━━ Selected extract ━━

Larry finds the Monster in ice.
Alas, their journey to Vasaria proves fruitless when they learn that Dr. Frankenstein is dead. When Larry, as the Wolf Man, kills a young village woman, the townspeople pursue the vicious "wolf." As Larry the lyncanthrope evades the angry mob, he falls into a hidden chamber. The next morning, he discovers the Frankenstein Monster (Bela Lugosi) encased in ice and frees it. With the Monster's help, he tries to find Frankenstein's diaries and--he hopes--the secret to his own death.

It's hard to assess Frankenstein Meets the Wolf Man because the Universal brass had the film cut before its release. In Curt Siodmak's original screenplay, the Monster could speak (as he could at the end of Ghost of Frankenstein). In his book The Dead That Walk, Leslie Halliwell includes some of the missing dialogue:

MONSTER: I can't see you. I'm blind, I'm sick. Once I had the strength of a hundred men. If Dr. Frankenstein were alive, he'd give it back to me...so I could live forever.

TALBOT: Do you know what happened?

MONSTER: I fell into the stream when the village people burned the house down. I lost consciousness. When I woke, I was frozen in the ice.

TALBOT: Buried alive. I know, I know...

MONSTER: Dr. Frankenstein created my body to be immortal. His son gave me a new brain, a clever brain. I will rule the world forever if we can find the formula that can give me back my strength. I will never die.

TALBOT: But I want to die. If you wanted to die, what would you do?

MONSTER: I would look for Dr. Frankenstein's diary. He knew the secret of immortality. He knew the secret of death.

━━━
━━ Records shown ━━

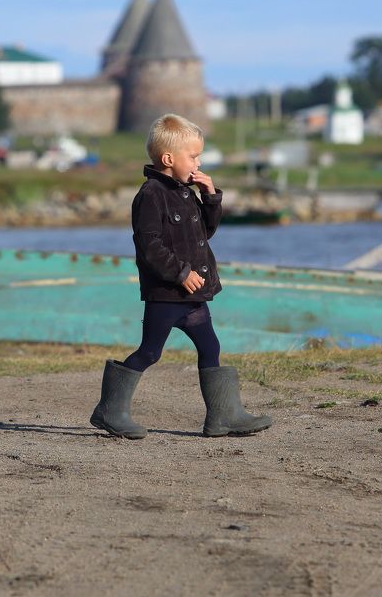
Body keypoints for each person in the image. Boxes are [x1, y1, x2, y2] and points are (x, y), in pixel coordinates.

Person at [90, 113, 273, 439]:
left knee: (210, 346)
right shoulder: (151, 195)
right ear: (168, 159)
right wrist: (181, 274)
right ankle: (110, 410)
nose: (198, 163)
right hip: (167, 294)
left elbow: (205, 233)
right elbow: (149, 246)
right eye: (193, 156)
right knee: (150, 352)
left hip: (192, 296)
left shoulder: (186, 192)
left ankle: (223, 416)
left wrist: (211, 197)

━━━

What to produce: In two sentences, what does the passage on Frankenstein Meets the Wolf Man say?

Exercise solution: After learning that Dr. Frankenstein is dead, Larry flees villagers hunting the "wolf" that killed a young woman, falls into a hidden chamber, and finds and frees the Frankenstein Monster encased in ice, then seeks Frankenstein's diaries and the secret to his own death with the Monster's help. The film is hard to assess because the Universal brass had it cut before release, and missing dialogue from Curt Siodmak's screenplay, quoted by Leslie Halliwell, has the Monster speaking of his blindness, his wish to regain his strength and live forever, and Dr. Frankenstein's diary as the key to the secrets of immortality and death.